Write out every entry exactly; the pictures do not belong in the copy.

[[ Dataset content open ]]

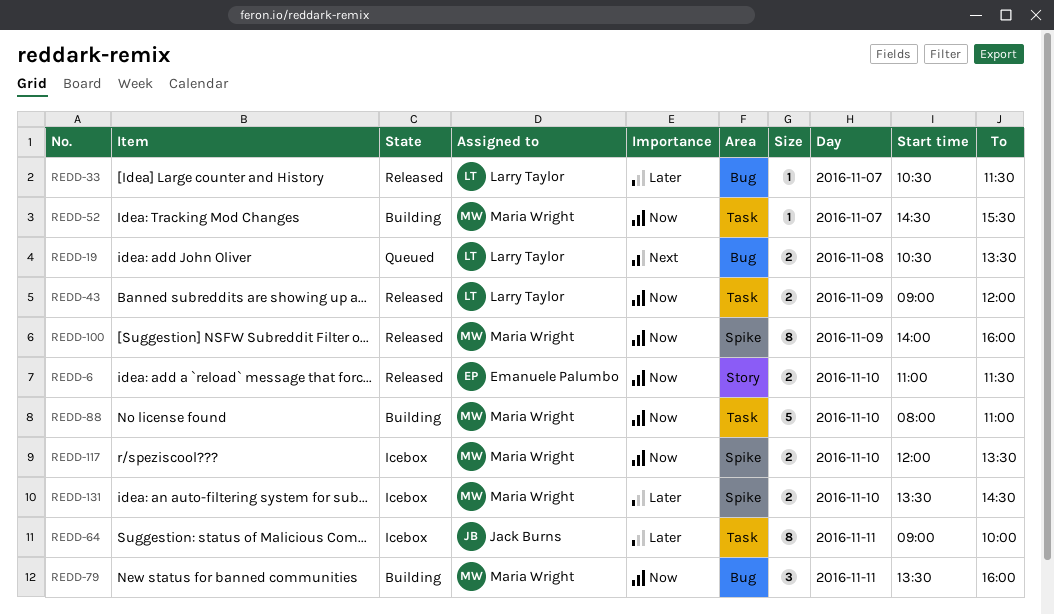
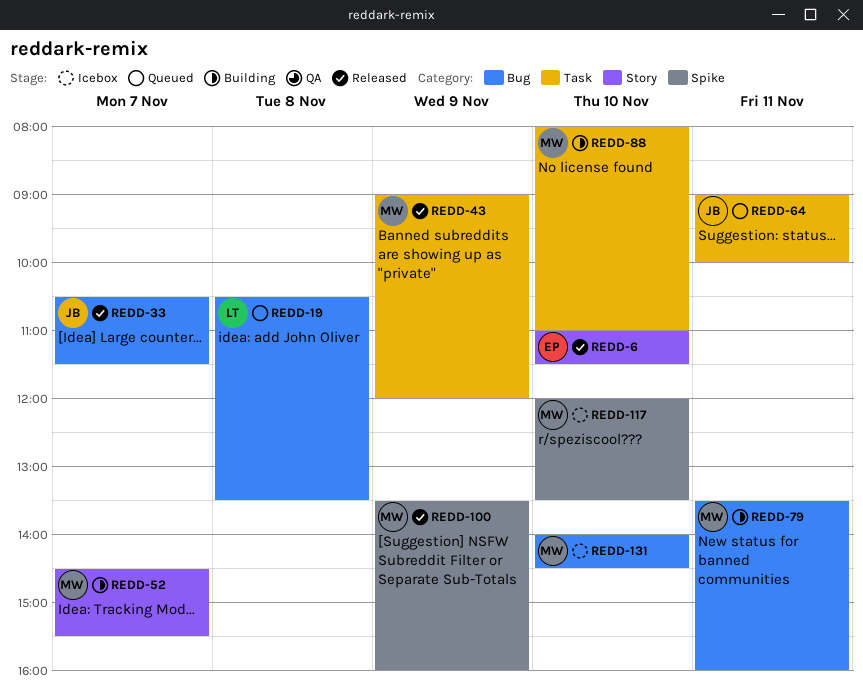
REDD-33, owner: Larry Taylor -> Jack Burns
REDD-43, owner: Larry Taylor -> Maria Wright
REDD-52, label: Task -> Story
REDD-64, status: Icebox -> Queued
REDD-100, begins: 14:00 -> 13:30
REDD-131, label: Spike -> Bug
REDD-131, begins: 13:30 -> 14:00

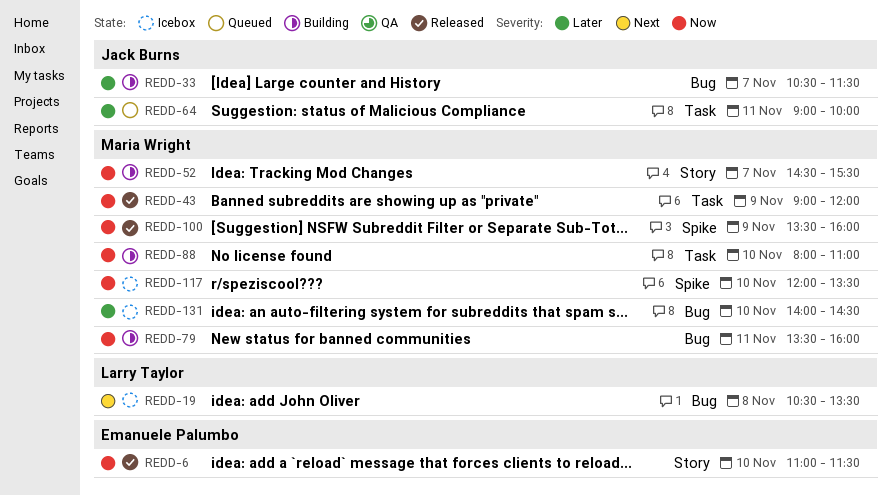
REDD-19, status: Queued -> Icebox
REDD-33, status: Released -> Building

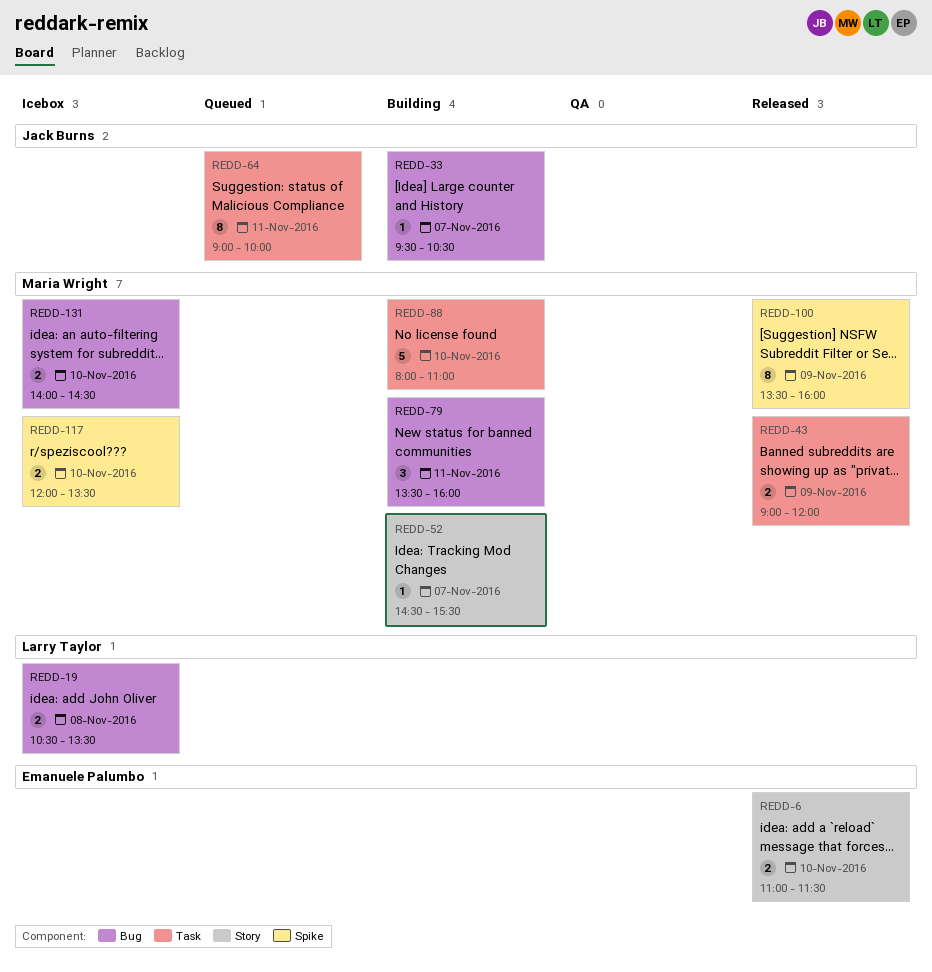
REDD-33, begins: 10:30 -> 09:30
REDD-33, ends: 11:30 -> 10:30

[[ Dataset content closed ]]

Problem solution:
REDD-33, owner: Larry Taylor -> Jack Burns
REDD-43, owner: Larry Taylor -> Maria Wright
REDD-52, label: Task -> Story
REDD-64, status: Icebox -> Queued
REDD-100, begins: 14:00 -> 13:30
REDD-131, label: Spike -> Bug
REDD-131, begins: 13:30 -> 14:00

REDD-19, status: Queued -> Icebox
REDD-33, status: Released -> Building

REDD-33, begins: 10:30 -> 09:30
REDD-33, ends: 11:30 -> 10:30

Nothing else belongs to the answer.